I also recall seeing the term “gg” for the first time after a Starcraft match. After learning that the acronym stood for “good game,” I was taken aback. This may have been the first time I had seen resolute, positive communication in an online multiplayer setting. Sending “gg” at the end of each match became a ritual. This ritual can now be seen in Hearthstone. There has been much praise for Hearthstone’s use of limited speech commands, with a majority of matches ending in, “Well played.”

Fast forward a few years where I was called out by an openly gay high school classmate for being a “dick.” I am uncertain as to exact circumstance but I do recall being deserved of this title. At that moment, I had become acutely aware of my thoughts, actions, and communication toward others.

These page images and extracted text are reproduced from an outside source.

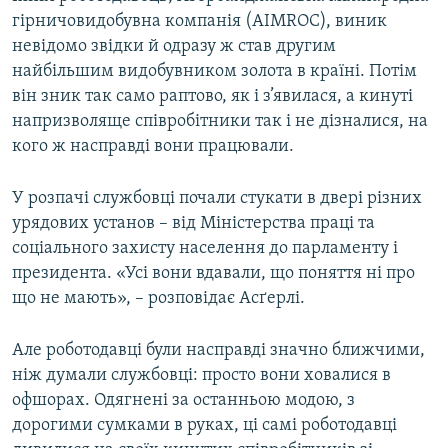
гірничовидобувна компанія (AIMROC), виник
невідомо звідки й одразу ж став другим
найбільшим видобувником золота в країні. Потім
він зник так само раптово, як і з’явилася, а кинуті
напризволяще співробітники так і не дізналися, на
кого ж насправді вони працювали.
У розпачі службовці почали стукати в двері різних
урядових установ – від Міністерства праці та
соціального захисту населення до парламенту і
президента. «Усі вони вдавали, що поняття ні про
що не мають», – розповідає Асґерлі.
Але роботодавці були насправді значно ближчими,
ніж думали службовці: просто вони ховалися в
офшорах. Одягнені за останньою модою, з
дорогими сумками в руках, ці самі роботодавці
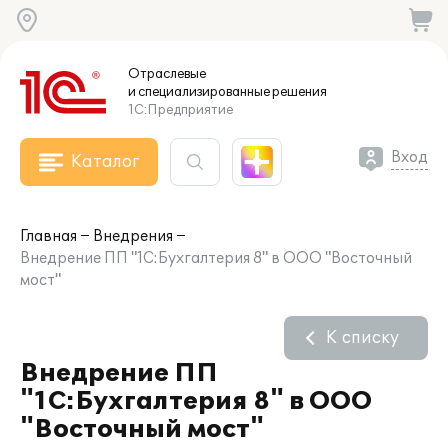
Отраслевые
и специализированные
решения
1С:Предприятие
Вход
Каталог
Главная
Внедрения
Внедрение ПП "1С:Бухгалтерия 8" в ООО "Восточный
мост"
К списку
Внедрение ПП
"1С:Бухгалтерия 8" в ООО
"Восточный мост"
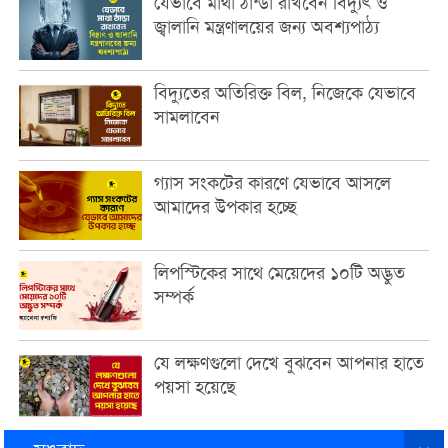
যেভাবে মাথা ঠান্ডা রাখবেন বিদ্যুৎ ও
জ্বালানি মন্ত্রণালয়ের জন্য অবশ্যপাঠ্য
বিদ্যুতের অতিরিক্ত বিল, নিজেকে যেভাবে
সামলাবেন
গ্যাস সংকটের কারণে যেভাবে আসলে
আমাদের উপকার হচ্ছে
লিপস্টিকের সাথে মেয়েদের ১০টি অদ্ভুত
সম্পর্ক
যে লক্ষণগুলো দেখে বুঝবেন আপনার হাতে
পয়সা হয়েছে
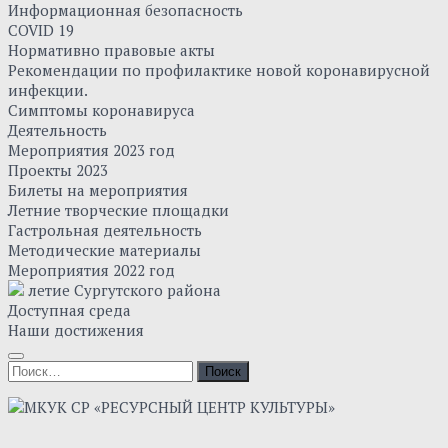
Информационная безопасность
COVID 19
Нормативно правовые акты
Рекомендации по профилактике новой коронавирусной
инфекции.
Симптомы коронавируса
Деятельность
Мероприятия 2023 год
Проекты 2023
Билеты на мероприятия
Летние творческие площадки
Гастрольная деятельность
Методические материалы
Мероприятия 2022 год
летие Сургутского района
Доступная среда
Наши достижения
Найти:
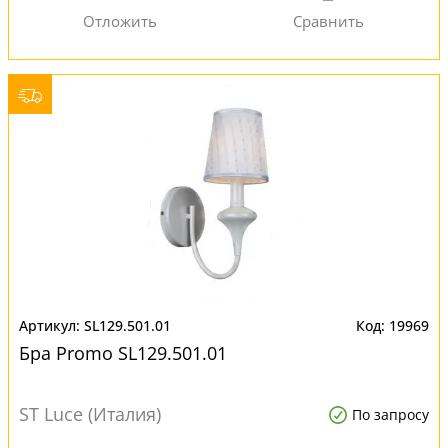
SL129.501.01
19969
Бра Promo SL129.501.01
ST Luce (Италия)
По запросу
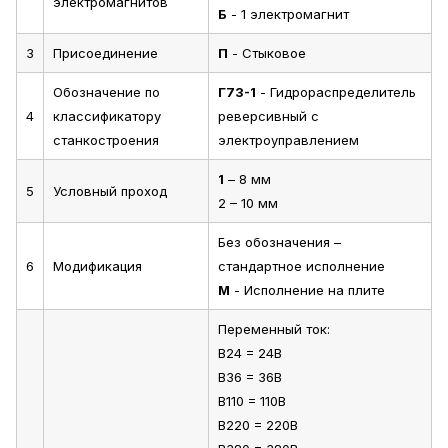
электромагнитов
Б
- 1 электромагнит
3
Присоединение
П
- Стыковое
Обозначение по
Г73-1
- Гидрораспределитель
4
классификатору
реверсивный с
станкостроения
электроуправлением
1
– 8 мм
5
Условный проход
2 – 10 мм
Без обозначения –
6
Модификация
стандартное исполнение
М
- Исполнение на плите
Переменный ток:
В24 = 24В
В36 = 36В
В110 = 110В
В220 = 220В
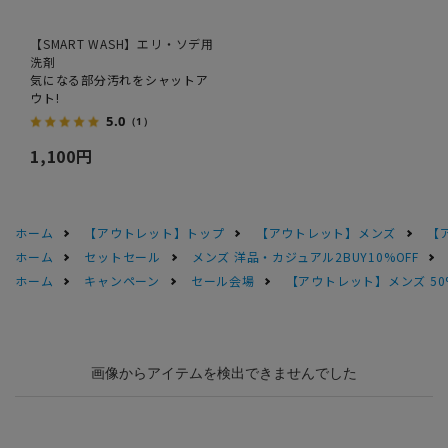
【SMART WASH】エリ・ソデ用
洗剤
気になる部分汚れをシャットア
ウト!
5.0
（1）
1,100円
ホーム
【アウトレット】トップ
【アウトレット】メンズ
【
ホーム
セットセール
メンズ 洋品・カジュアル2BUY10%OFF
ホーム
キャンペーン
セール会場
【アウトレット】メンズ 50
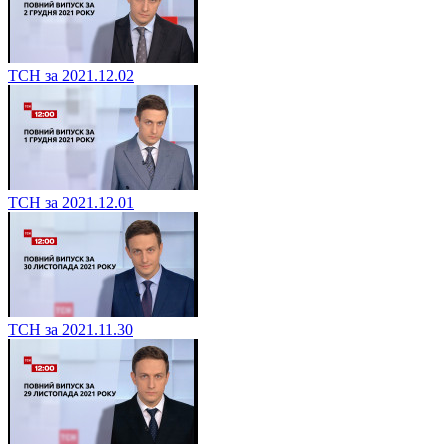
ТСН за 2021.12.02
ТСН за 2021.12.01
ТСН за 2021.11.30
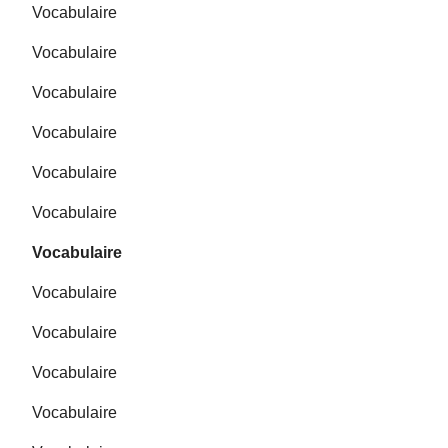
Vocabulaire
Vocabulaire
Vocabulaire
Vocabulaire
Vocabulaire
Vocabulaire
Vocabulaire
Vocabulaire
Vocabulaire
Vocabulaire
Vocabulaire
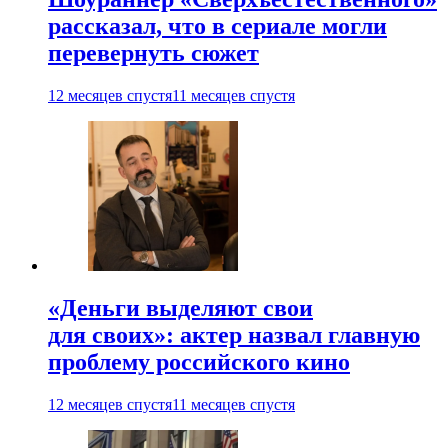
рассказал, что в сериале могли
перевернуть сюжет
12 месяцев спустя
11 месяцев спустя
«Деньги выделяют свои
для своих»: актер назвал главную
проблему российского кино
12 месяцев спустя
11 месяцев спустя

Not only does removing abusive communication from a game create an uninhibited environment for play and experience, I would bet that it has a lasting impact on real-world perspective and interaction. As long as slanderous behavior is met with positive reinforcement from in-game peers, the cancer will grow. Those shrouded in anonymity may be wise not to display this behavior in public but will continue to bank harmful viewpoints in private until disciplined by peers, companies, or guardians. Here’s to hoping Donald Sterling opened some eyes.

Discipline is necessary. I fear that those children continuing to engage in lewd behavior are not being disciplined or monitored. What is worse are the adults who continue to engage in such behavior that may never be disciplined or monitored.

One additional bit on innovative interaction in multiplayer games:

John Siracusa on Journey’s use of multiplayer interaction in “Strange Game”:

Though players can’t harm each other, they can help each other. Touching another player recharges the power used to leap and (eventually) fly. In cold weather, touching warms both players, fighting back the encroaching frost. More experienced players can guide new players to secret areas and help them through difficult parts of the game.

Journey players are not better people than Call of Duty players or Halo players. In fact, they’re often the same people. The difference is in the design of the game itself. By so thoroughly eliminating all forms of negative interaction, all that remains is the positive.

Players do want to interact; real people are much more interesting than computerized entities. In Journey, players inevitably find themselves having positive interactions with others. And, as it turns out, many people find these positive, cooperative interactions even more rewarding than their usual adversarial gaming experiences.